Anthrax bacteria / AP-Yonhap

Questions have arisen about why United States Forces Korea (USFK) has established a lab at Osan Air Base, south of Seoul, and carried out anthrax culture experiments there.

The existence of the lab, believed to be on operation for a considerable amount of time, became known to the public on Thursday after the U.S. Department of Defense announced mistakes in anthrax delivery.

It said that a U.S. military lab in Dugway, Utah, accidently shipped at least one sample of live anthrax to labs in nine states across the country, as well as to that of USFK.

In a separate press release, the USFK said 22 people at the air base may have been exposed to a suspected sample of anthrax during training Wednesday, but none of them have shown any symptoms of infection.

Though the USFK stressed, “There is no risk to the public,” the situation was treated as dangerous enough that it could threaten the lives of service members at the base and civilians, as well as lab personnel.

USFK did not provide any detailed explanation about the purpose of those experiments. It also refused to reveal when the lab was set up at the air base.

What USFK merely said was, “The training involved routine laboratory protocols that are in line with normal handling procedures.”

It added that the sample, which was expected to be inert and harmless, was used in a training laboratory environment by laboratory personnel at the Osan base involved in the Joint USFK Portal and Integrated Threat Recognition Program.

After it was discovered the bacteria might not be an inert training sample as expected, emergency response personnel from the 51st Fighter Wing destroyed the sample in a self-contained contingency facility, it said.

With such an insufficient explanation about the experiments, defense observers here are presenting a number of theories, mindful of the fact that anthrax has been used as a weapon around the world for nearly a century.

Some say the U.S. may have conducted the experiments to improve preventive vaccines against anthrax, while others say Washington may have pushed for securing biochemical weapons in preparation for contingencies on the Korean Peninsula. Such speculation came as North Korea, which began mass-production of biochemical weapons in 1980, is believed to possess 2,500 to 5,000 tons of such weapons.

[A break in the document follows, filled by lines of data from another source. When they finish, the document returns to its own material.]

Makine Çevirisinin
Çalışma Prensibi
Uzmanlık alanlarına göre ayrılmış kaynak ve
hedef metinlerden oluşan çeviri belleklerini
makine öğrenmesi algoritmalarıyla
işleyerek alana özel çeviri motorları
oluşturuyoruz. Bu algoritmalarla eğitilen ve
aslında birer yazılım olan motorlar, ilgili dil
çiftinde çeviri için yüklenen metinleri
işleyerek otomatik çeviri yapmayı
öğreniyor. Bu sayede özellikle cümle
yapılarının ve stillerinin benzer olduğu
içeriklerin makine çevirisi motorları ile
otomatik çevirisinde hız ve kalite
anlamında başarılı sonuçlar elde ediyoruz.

In Washington, Col. Steve Warren, a Pentagon spokesman, said his department is working with the Centers for Disease Control and Prevention (CDC) in their investigation into the “inadvertent transfer of samples.”

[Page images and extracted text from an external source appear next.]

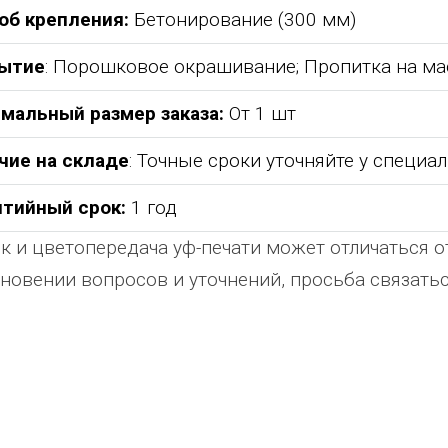
об крепления:
Бетонирование (300 мм)
ытие
: Порошковое окрашивание; Пропитка на ма
мальный размер заказа:
От 1 шт
чие на складе
: Точные сроки уточняйте у специа
нтийный срок:
1 год
к и цветопередача уф-печати может отличаться о
новении вопросов и уточнений, просьба связат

The military lab in Utah was working as part of Pentagon efforts to develop a field-based test to identify biological threats in the environment, Warren said, adding that the department “has stopped the shipment of this material from its labs pending completion of the investigation.”

The CDC noted that biological agents and toxins have been designated as Tier 1 because they present the greatest risk of deliberate misuse with significant potential for mass casualties or devastating effects to the critical infrastructure.

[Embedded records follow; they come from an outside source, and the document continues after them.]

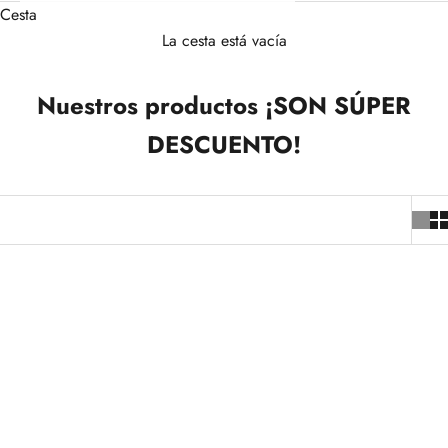
Cesta
La cesta está vacía
Nuestros productos ¡SON SÚPER
DESCUENTO!
-20%
-20%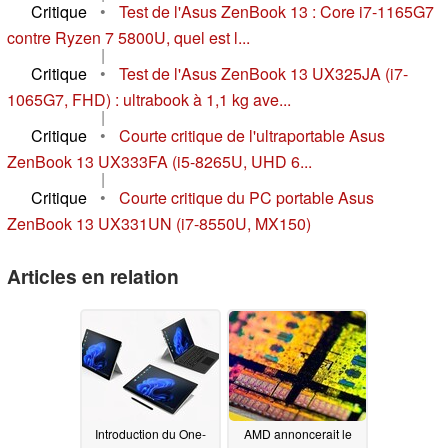
Critique
•
Test de l'Asus ZenBook 13 : Core i7-1165G7
contre Ryzen 7 5800U, quel est l...
|
Critique
•
Test de l'Asus ZenBook 13 UX325JA (i7-
1065G7, FHD) : ultrabook à 1,1 kg ave...
|
Critique
•
Courte critique de l'ultraportable Asus
ZenBook 13 UX333FA (i5-8265U, UHD 6...
|
Critique
•
Courte critique du PC portable Asus
ZenBook 13 UX331UN (i7-8550U, MX150)
Articles en relation
Introduction du One-
AMD annoncerait le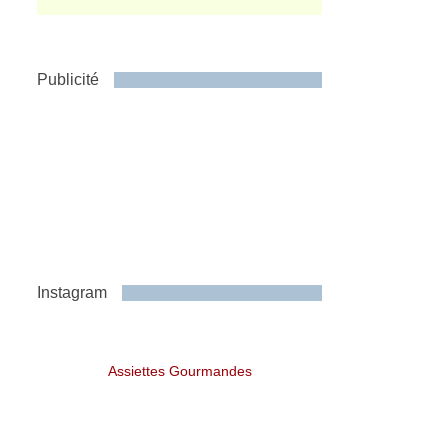
Publicité
Instagram
Assiettes Gourmandes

According to the U.S. Food and Drug Administration, the mortality rates from anthrax vary depending on exposure, but inhalation anthrax has a fatality rate of 80 percent or higher.

The U.S. military and British Army personnel are routinely vaccinated against anthrax prior to active service in places where biological attacks are considered a threat.

However, an official of the Seoul’s Ministry of National Defense said the South Korean military has yet to secure preventive vaccines against anthrax, leaving room for controversy.

The ministry explained that it has ciprofloxacin and doxycycline which are used for antibiotic treatment of anthrax, adding that the Korea CDC has been developing preventive vaccines with a goal of doing so by next year.